Birleşmiş Milletler, 1985 yılında kabul ettiği "Evrensel Tüketici Hakları Bildirgesi" ile bu alanda önemli bir adım attı. Bu bildirgeye göre her tüketicinin sekiz temel hakkı vardır:
Güvenlik hakkı, bilgi edinme hakkı, seçim hakkı, temsil edilme hakkı, zararların tazmini hakkı, eğitilme hakkı, sağlıklı bir çevrede yaşama hakkı ve temel ihtiyaçların karşılanması hakkı.
Peki Türkiye’de durum ne?
Türkiye, 1995 yılında çıkarılan ve zamanla güncellenen Tüketicinin Korunması Hakkında Kanun ile bu evrensel hakları hukuk sistemine dahil etti. Hatta bu konuda Avrupa Birliği ile uyumlu birçok yasal düzenleme de yapıldı. Ancak uygulama kısmında hâlâ bazı aksaklıklar yaşıyoruz. Tüketici mahkemeleri, hakem heyetleri ve arabuluculuk mekanizmaları var, evet, ama işlemler uzun, tüketici çoğu zaman yılgın ve işletmelerin bazıları hâlâ "müşteri değil, muhtaç" zihniyetini sürdürüyor.
Ürün iade etmek isteyen birinin “kullanmadıysa bile iade olmaz” cevabıyla karşılaştığı, garanti süresi dolmadan bozulan bir elektronik cihaz için “kullanıcı hatası” bahanesiyle geri çevrildiği çok örnek var. Oysa tüketici sadece harcayan değil; aynı zamanda bilinçli, sorgulayan ve hak arayan birey olmalıdır.
Bu noktada eğitim şart. Tüketici hakları sadece okullarda değil, belediyelerde, sivil toplum kuruluşlarında, medya kanallarında sürekli ve etkili biçimde anlatılmalı. Aynı şekilde şirketlerin de bu haklara uygun şekilde hizmet vermeleri sağlanmalı. Zira hak bilinci gelişmiş bir toplumda ne şirketler keyfî davranabilir, ne de vatandaş mağdur olur.

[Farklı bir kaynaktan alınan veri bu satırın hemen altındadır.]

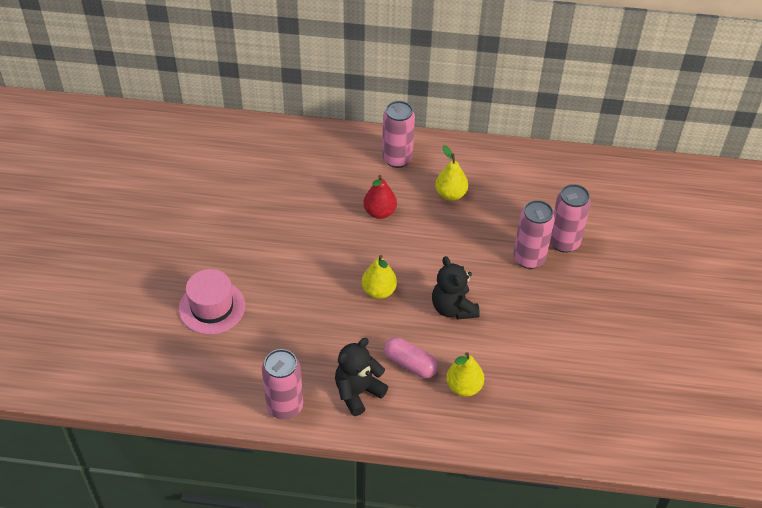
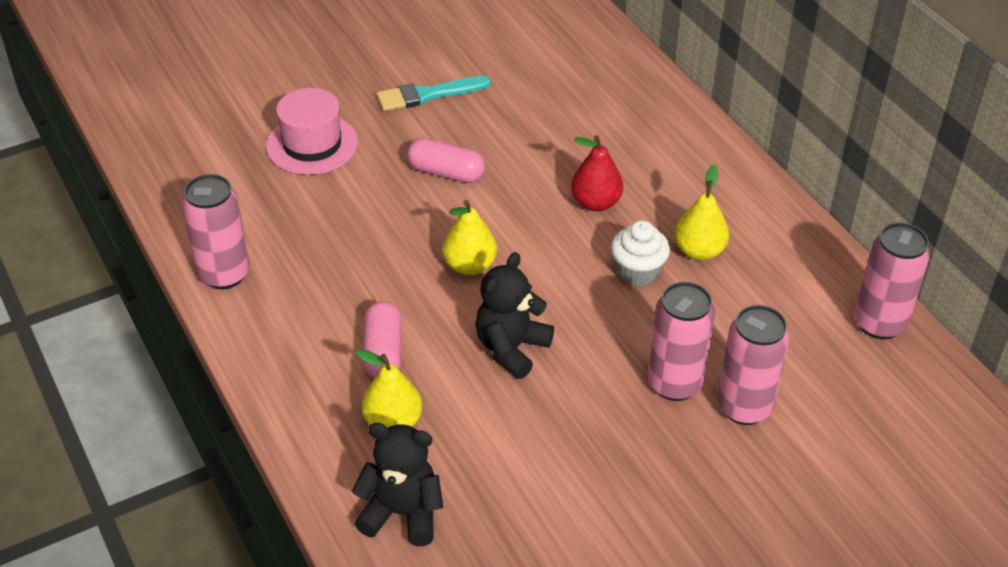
camera: 55 degrees right, 5 degrees down
black teddy bear [335,338,388,416] -> black teddy bear moved to [352,423,443,546]
pink can [382,101,415,168] -> pink can moved to [855,222,930,340]
none -> turquoise brush [377,76,491,111]
none -> pink capsule [407,138,485,183]
none -> white cupcake [611,220,670,286]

Sonuç olarak; tüketici hakları bir ayrıcalık değil, insan onurunun bir parçasıdır. Türkiye’nin ekonomik ve demokratik gelişimi, bu hakların tam olarak bilinmesine ve uygulanmasına bağlıdır. Unutmayalım: Hakkını bilen, geleceğini korur.
Sağlıklı ve sorunsuz günler dileğiyle.